Product Mixing in Compact Lie Groups
David Ellis, Guy Kindler, Noam Lifshitz, Dor Minzer
TL;DR
The paper develops a robust analytic and representation-theoretic framework to bound the size of product-free sets in compact Lie groups, proving an exp(-c n^{1/3}) bound for SU(n) and a general exp(-c D(tilde G)^{1/3}) bound in large D-quasirandom compact connected Lie groups. Central to the approach are level-d inequalities and hypercontractivity, achieved via a novel Gaussian–Lie group coupling, Gram–Schmidt based noise operators, and a detailed degree-decomposition of L^2(G) into invariant subspaces V_{=d}. The work also introduces comfortable d-juntas to obtain explicit eigenfunction bases for low-degree representations, enabling sharp spectral control and product-mixing, Brunn–Minkowski-type inequalities, and diameter bounds for good and fine groups. By establishing that Sp(n), Spin(n), and SU(n) are good, and extending these techniques through grading and quotient structures, the authors provide new tools for growth, mixing, and equidistribution in a broad class of compact Lie groups, with potential applications in geometry and dynamics of homogeneous spaces.
Abstract
If $G$ is a group, we say a subset $S$ of $G$ is product-free if the equation $xy=z$ has no solutions with $x,y,z \in S$. For $D \in \mathbb{N}$, a group $G$ is said to be $D$-quasirandom if the minimal dimension of a nontrivial complex irreducible representation of $G$ is at least $D$. Gowers showed that in a $D$-quasirandom finite group $G$, the maximal size of a product-free set is at most $|G|/D^{1/3}$. This disproved a longstanding conjecture of Babai and Sós from 1985. For the special unitary group, $G=SU(n)$, Gowers observed that his argument yields an upper bound of $n^{-1/3}$ on the measure of a measurable product-free subset. In this paper, we improve Gowers' upper bound to $\exp(-cn^{1/3})$, where $c>0$ is an absolute constant. In fact, we establish something stronger, namely, product-mixing for measurable subsets of $SU(n)$ with measure at least $\exp(-cn^{1/3})$; for this product-mixing result, the $n^{1/3}$ in the exponent is sharp. Our approach involves introducing novel hypercontractive inequalities, which imply that the non-Abelian Fourier spectrum of the indicator function of a small set concentrates on high-dimensional irreducible representations. Our hypercontractive inequalities are obtained via methods from representation theory, harmonic analysis, random matrix theory and differential geometry.
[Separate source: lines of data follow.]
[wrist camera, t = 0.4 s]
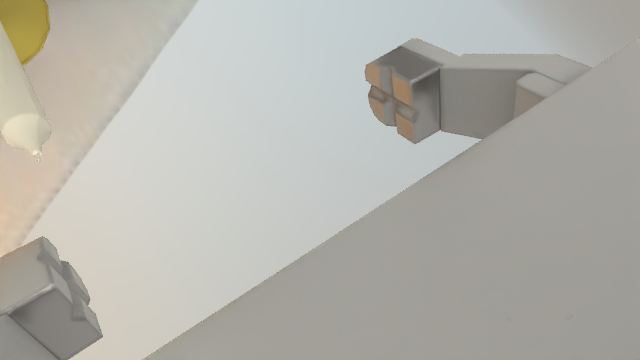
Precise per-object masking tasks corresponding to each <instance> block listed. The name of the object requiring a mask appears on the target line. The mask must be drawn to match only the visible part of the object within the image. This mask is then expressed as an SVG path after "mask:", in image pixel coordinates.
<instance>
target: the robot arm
mask: <svg viewBox="0 0 640 360" xmlns="http://www.w3.org/2000/svg"><path fill="white" fill-rule="evenodd" d="M365 77H366V81H367V82H369V83H370V84H371V85H372V86H371V89H370V91H369V94H368V98H369V104H370V107H371V109H372V111H373V113H374V115H375V116H376V117H377V118H378V120H379V121H380V122H382V123H383V124H385V125H387V126H396V127H397V132H398V134H400V135H401V136H403V137H404V138H406V139H407V140H409V141H411V142H412V143H414V144H417V143H418V142H420V141H422V140H423V139H425V138H427V137H429V136H431V135H432V134H434V133H436V132H437V131H439V130H441V131H444V132H449V133H454V134H459V135H464V136H469V137H474V138H479V139H482V140H481V141H479V142H478V143H476V144H475V145H473V146H472V147H470V148H469V149H467V150H465V151H464V152H462V153H461V154H459V155H458V156H456V157H455V158H453V159H451V160H450V161H449V162H447V163H445V164H444V165H442V166H441V167H439V168H437V169H436V170H434V171H433V172H431V173H430V174H428V175H427V176H425V177H424V178H422V179H420V180H419V181H417V182H416V183H414V184H413V185H411V186H410V187H408V188H407V189H405V190H403V191H402V192H400V193H399V194H397V195H396V196H395V197H393V198H391V199H390V200H388V201H386V202H385V203H383V204H382V205H380V206H379V207H377V208H376V209H374V210H373V211H371V212H369V213H368V214H366V215H365V216H363V217H362V218H360V219H359V220H357V221H356V222H354V223H353V224H351V225H350V226H348V227H346V228H345V229H343V230H342V231H340V232H339V233H337V234H336V235H334V236H333V237H331V238H329V239H328V240H326V241H325V242H323V243H322V244H320V245H319V246H317V247H316V248H314V249H312V250H311V251H309V252H308V253H306V254H305V255H303V256H302V257H300V258H299V259H297V260H296V261H294V262H293V263H291V264H289V265H288V266H286V267H285V268H283V269H282V270H280V271H279V272H277V273H276V274H274V275H272V276H271V277H269V278H268V279H266V280H265V281H263V282H262V283H260V284H259V285H257V286H255V287H254V288H252V289H251V290H249V291H248V292H246V293H245V294H243V295H242V296H240V297H238V298H237V299H235V300H234V301H232V302H231V303H229V304H228V305H226V306H224V307H223V308H221V309H220V310H218V311H217V312H215V313H214V314H212V315H211V316H209V317H207V318H206V319H204V320H203V321H201V322H200V323H198V324H197V325H195V326H194V327H192V328H190V329H189V330H187V331H186V332H185V333H183V334H181V335H180V336H178V337H177V338H175V339H173V340H172V341H170V342H169V343H167V344H166V345H164V346H163V347H161V348H160V349H158V350H156V351H155V352H153V353H152V354H150V355H149V356H147V357H146V358H144V359H143V360H640V38H638V39H637V40H635V41H634V42H632V43H630V44H629V45H627V46H626V47H624V48H623V49H621V50H620V51H618V52H617V53H615V54H613V55H612V56H610V57H609V58H607V59H606V60H604V61H603V62H601V63H600V64H598V65H597V66H595V67H593V68H592V67H590V66H587V65H584V64H582V63H579V62H576V61H574V60H571V59H568V58H565V57H563V56H560V55H556V54H555V55H554V54H553V55H551V54H548V55H547V54H463V55H461V56H457V55H455V54H453V53H451V52H448V51H446V50H444V49H441V48H439V47H437V46H434V45H432V44H430V43H427V42H425V41H423V40H421V39H418V38H416V39H415V38H414V39H411V40H409V41H407V42H406V43H404V44H402V45H401V46H398V47H397V48H396V49H394V50H392V51H391V52H389V53H387V54H385V55H384V56H381V57H380V58H378V59H376V60H374V61H372V62H370V63H369V64H367V65H366V68H365ZM89 302H90V297H89V294H88V292H87V289H86V287H85V285H84V284H83V282H82V280H81V278H80V277H79V275H78V274H77V272H76V271H75V270H74V268H73V267H72V266H71V265H70V264H69V263H68V262H66V261H61V260H60V259H59V256H58V252H57V249H56V248H55V247H54V246H53V244H51V242H49V240H48V239H47V238H45V237H43V236H42V237H40V238H38V239H36V240H34V241H32V242H30V243H28V244H26V245H24V246H22V247H20V248H18V249H16V250H14V251H12V252H10V253H8V254H6V255H4V256H2V257H1V258H0V360H68V359H70V358H71V357H73V356H74V355H76V354H77V353H79V352H80V351H82V350H83V349H85V348H86V347H88V346H90V345H91V344H93V343H94V342H96V341H97V340H99V339H100V338H102V337H103V335H102V332H101V329H100V326H99V323H98V320H97V317H96V314H95V313H94V312H93V311H92V310H91V309H90V307H89V306H88V304H89Z"/></svg>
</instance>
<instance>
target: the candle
mask: <svg viewBox="0 0 640 360" xmlns="http://www.w3.org/2000/svg"><path fill="white" fill-rule="evenodd" d="M49 30H50V23H49V11H48V5H47V3H46V1H45V0H0V131H1V134H2V136H3V138H4V139H5V141H6V142H7V143H8V144H9V145H11V146H12V147H14V148H17V149H23V150H27V151H28V152H29V153H30V154H31V155H32V156H33V157H37V161H38V162H40V156H41V154H42V145H43V144H44V143H45V142H46V141H47V140H48V139H49V137H50V134H51V125H50V123H49V121H48V119H47V117H46V115H45V112H44V110H43V108H42V106H41V104H40V102H39V100H38V98H37V96H36V94H35V92H34V90H33V88H32V86H31V84H30V81H29V79H28V77H27V75H26V73H25V71H24V69H23V67H22V66H23V65H26V64H27V63H28V62H29V61H30V60H31V59H32V58H33V57H34V56H35V55H36V54H37V53H38V52H39V51H40V50H41V49H42V48H43V45H44V43H45V40H46V37H47V35H48V32H49Z"/></svg>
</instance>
We generalize our hypercontractive inequalities from $SU(n)$ to an arbitrary $D$-quasirandom compact connected Lie group for $D$ at least an absolute constant, thereby extending our results on product-free sets to such groups. We also demonstrate various other applications of our inequalities to geometry (viz., non-Abelian Brunn-Minkowski type inequalities), mixing times, and the theory of growth in compact Lie groups.